Pois bem. O tema da nossa breve conversa não é bem esse. É o discurso do ódio. Hitler o utilizou com maestria, tendo como seu arauto maior Joseph Goebbels, Ministro da Propaganda do Reich na Alemanha Nazista, aquele que transformava, pela exaustiva repetição, mentiras em verdades. O discurso antissemita do ódio gerou a crueldade do holocausto. Crime praticado contra os judeus, que atingiu toda a humanidade, marcando-a indelevelmente. O ódio não é e nunca foi um bom companheiro. Como disse o personagem acima citado, odiar é uma perda de tempo. Mas, é muito mais que isso. Odiar é um processo desumano de suicidar-se em vida. Parece paradoxal essa afirmação. Talvez não seja bem assim, uma vez que o suicídio leva fatalmente à morte. O que quero dizer é que ódio é um doentio processo de suicídio prolongado.

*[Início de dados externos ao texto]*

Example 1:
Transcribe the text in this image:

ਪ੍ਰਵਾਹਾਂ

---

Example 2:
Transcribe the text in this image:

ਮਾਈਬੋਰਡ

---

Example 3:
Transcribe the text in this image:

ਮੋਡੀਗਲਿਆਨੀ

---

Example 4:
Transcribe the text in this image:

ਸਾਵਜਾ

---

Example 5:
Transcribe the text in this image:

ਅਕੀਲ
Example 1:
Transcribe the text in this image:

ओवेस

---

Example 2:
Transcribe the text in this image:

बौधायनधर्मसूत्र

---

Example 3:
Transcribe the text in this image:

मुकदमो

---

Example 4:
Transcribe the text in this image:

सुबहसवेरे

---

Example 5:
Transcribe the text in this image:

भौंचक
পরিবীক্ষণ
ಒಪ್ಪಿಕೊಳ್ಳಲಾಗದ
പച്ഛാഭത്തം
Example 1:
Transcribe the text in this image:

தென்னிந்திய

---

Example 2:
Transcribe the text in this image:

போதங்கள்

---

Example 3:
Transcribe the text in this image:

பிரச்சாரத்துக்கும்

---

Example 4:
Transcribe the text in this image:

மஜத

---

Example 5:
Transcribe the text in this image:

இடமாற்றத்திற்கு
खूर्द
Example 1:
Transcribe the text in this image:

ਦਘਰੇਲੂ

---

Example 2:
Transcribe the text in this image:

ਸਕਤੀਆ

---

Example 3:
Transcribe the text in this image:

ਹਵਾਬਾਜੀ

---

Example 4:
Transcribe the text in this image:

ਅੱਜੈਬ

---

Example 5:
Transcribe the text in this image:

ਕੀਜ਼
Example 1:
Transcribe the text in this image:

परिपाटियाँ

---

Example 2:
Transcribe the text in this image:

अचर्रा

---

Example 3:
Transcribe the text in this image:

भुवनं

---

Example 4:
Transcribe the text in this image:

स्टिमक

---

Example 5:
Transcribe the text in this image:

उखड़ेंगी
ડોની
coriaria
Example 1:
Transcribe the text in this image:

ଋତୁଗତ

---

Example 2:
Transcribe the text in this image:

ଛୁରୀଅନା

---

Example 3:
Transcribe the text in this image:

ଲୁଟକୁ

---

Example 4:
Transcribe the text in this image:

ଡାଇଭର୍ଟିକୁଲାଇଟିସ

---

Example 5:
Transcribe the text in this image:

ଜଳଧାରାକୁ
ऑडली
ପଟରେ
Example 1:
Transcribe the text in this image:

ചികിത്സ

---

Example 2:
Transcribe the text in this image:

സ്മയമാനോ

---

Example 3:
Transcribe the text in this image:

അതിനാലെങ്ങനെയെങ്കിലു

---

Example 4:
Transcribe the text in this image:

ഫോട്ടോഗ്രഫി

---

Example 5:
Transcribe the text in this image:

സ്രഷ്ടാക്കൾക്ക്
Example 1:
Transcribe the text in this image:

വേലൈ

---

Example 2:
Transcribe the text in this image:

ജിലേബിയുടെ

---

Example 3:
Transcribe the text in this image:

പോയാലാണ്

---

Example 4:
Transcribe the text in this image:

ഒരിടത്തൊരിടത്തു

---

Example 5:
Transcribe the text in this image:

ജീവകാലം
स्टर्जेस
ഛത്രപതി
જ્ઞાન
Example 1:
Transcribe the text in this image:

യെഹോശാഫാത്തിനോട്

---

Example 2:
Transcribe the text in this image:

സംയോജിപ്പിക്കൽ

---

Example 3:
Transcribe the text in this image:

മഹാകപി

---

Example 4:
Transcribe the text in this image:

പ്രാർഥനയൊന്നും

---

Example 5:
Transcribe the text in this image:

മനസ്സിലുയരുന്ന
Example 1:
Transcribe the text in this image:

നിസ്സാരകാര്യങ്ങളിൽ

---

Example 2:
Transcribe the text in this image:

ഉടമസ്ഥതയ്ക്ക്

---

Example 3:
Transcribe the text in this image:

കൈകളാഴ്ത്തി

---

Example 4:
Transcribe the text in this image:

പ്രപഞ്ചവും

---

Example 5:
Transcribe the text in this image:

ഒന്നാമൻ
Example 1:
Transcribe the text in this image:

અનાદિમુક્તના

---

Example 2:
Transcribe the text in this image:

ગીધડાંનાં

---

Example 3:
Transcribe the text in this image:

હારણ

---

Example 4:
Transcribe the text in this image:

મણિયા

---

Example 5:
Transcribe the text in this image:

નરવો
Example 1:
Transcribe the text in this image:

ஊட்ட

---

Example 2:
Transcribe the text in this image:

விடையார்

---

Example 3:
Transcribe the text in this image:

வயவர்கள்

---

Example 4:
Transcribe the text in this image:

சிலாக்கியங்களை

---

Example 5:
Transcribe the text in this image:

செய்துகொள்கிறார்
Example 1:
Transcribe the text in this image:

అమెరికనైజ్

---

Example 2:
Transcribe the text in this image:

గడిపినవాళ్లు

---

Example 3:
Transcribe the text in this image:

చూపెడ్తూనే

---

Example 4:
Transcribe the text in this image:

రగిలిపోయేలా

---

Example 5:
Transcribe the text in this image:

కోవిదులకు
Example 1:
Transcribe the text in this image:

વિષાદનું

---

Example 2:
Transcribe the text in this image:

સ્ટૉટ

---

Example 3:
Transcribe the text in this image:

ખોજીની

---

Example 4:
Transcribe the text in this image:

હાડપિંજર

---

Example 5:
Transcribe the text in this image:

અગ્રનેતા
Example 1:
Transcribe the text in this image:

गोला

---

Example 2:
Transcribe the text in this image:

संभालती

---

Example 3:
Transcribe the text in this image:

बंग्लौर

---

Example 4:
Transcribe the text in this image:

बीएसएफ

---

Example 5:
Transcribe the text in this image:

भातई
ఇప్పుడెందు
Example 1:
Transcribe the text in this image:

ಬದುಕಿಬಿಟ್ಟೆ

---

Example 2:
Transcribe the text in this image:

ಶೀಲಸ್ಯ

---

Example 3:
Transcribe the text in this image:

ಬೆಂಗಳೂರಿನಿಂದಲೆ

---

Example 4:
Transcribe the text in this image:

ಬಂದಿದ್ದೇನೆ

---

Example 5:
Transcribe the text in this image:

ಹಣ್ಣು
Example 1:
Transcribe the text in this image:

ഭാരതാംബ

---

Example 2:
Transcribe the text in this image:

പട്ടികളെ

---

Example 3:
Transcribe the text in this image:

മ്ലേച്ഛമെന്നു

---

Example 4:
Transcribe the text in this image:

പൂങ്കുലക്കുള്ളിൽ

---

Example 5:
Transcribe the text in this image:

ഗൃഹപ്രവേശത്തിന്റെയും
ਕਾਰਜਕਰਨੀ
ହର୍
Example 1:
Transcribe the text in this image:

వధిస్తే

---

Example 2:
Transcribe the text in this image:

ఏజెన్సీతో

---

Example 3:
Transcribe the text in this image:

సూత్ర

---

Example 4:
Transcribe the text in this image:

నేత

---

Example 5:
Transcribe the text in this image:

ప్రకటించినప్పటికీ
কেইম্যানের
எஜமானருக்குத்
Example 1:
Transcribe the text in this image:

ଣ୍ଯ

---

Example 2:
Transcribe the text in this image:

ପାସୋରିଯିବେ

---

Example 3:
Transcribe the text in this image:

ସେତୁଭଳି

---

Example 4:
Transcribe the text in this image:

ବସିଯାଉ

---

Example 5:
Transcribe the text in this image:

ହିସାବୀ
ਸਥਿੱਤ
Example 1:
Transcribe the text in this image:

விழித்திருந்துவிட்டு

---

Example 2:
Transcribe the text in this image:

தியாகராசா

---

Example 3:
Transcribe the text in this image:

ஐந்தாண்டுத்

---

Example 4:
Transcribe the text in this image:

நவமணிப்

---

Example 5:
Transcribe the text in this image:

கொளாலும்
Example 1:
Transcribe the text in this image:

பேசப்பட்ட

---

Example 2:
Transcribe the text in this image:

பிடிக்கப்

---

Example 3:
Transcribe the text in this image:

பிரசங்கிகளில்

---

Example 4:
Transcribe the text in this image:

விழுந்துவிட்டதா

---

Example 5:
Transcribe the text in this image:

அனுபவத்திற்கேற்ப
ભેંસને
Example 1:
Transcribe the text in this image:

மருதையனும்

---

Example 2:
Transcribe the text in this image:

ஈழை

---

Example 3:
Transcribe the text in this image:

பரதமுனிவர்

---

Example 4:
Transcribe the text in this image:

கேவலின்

Estamos em pleno momento politico. Como não vivemos a democracia ateniense da ágora, local onde os gregos de Atenas exerciam a sua liberdade, discutindo e encontrando soluções sobre as questões que envolviam a polis, temos, em decorrência, que eleger quem decidirá por nós. Assim delegamos, pelo voto, poderes para quem nos irá representar, ora na função executiva, ora como legisladores. O sistema, pois, é de representação. A escolha é feita por eleição. E elegemos aquele que irá exercer mandato temporário. Mas o discurso do ódio, em que pese seguir-se todo um ritual, previsto em leis e na Constituição Federal, é no sentido de que o politico não representa o eleitor, ou o suposto eleitor, que não votou nele. Na democracia, o mandato não se constitui em mera procuração por meio da qual o votante outorga poderes ao mandatário para praticar alguns atos em seu nome. O voto que concede poderes a quem representa o eleitor é a expressão política da igualdade e da liberdade. Por isso é que o eleito, embora proporcionalmente, representa o todo, mesmo aquele não lhe deu o voto. O sufrágio é universal. O voto do pobre é tão voto quanto o rico. Aliás, deve ser dito: em período eleitoral, o pobre, por ser maioria, e como o voto tem o mesmo valor, é tão paparicado quanto o rico. Este tem o seu peso reconhecido no financiamento eleitoral e, como consequência, na manipulação dos mandatos. Cobra dos eleitos os gastos milionários na campanha que os sufragaram nas urnas.
É o discurso do ódio cego. Em período eleitoral, é a arma do inconformismo. O ódio acusa sem saber. O ódio julga sem ouvir. O ódio trai. O ódio desumaniza, pois, insuflado pela paixão doentia, deseja ardentemente o sofrimento do adversário. O ódio julga e condena sem provas, ao seu bel-prazer. O ódio faz com que quem odeia não veja a sua própria hediondez. O ódio é a patologia da ausência da razão. Quem odeia, mata, ou deseja a morte do seu adversário. Foi o que presenciei num salão de barbearia desta nossa cidade. Um cliente daqueles antitudo, e até anti-elemesmo, falava de dois personagens de nossa política, infelizmente acometidos, num momento grave de suas vidas, de câncer. O ódio desse personagem era tanto, que lamentou não ter os dois políticos morrido. Tem-se aí o tipo do doente mental, que dorme e acorda ruminando a sua execrável patologia e, ao menor sinal de perda, é capaz de matar ou matar-se. Mas o pior: bem cedo, levanta, olha-se no espelho, embaçado pela sua hediondez e diz para si mesmo: – Odeio, logo existo.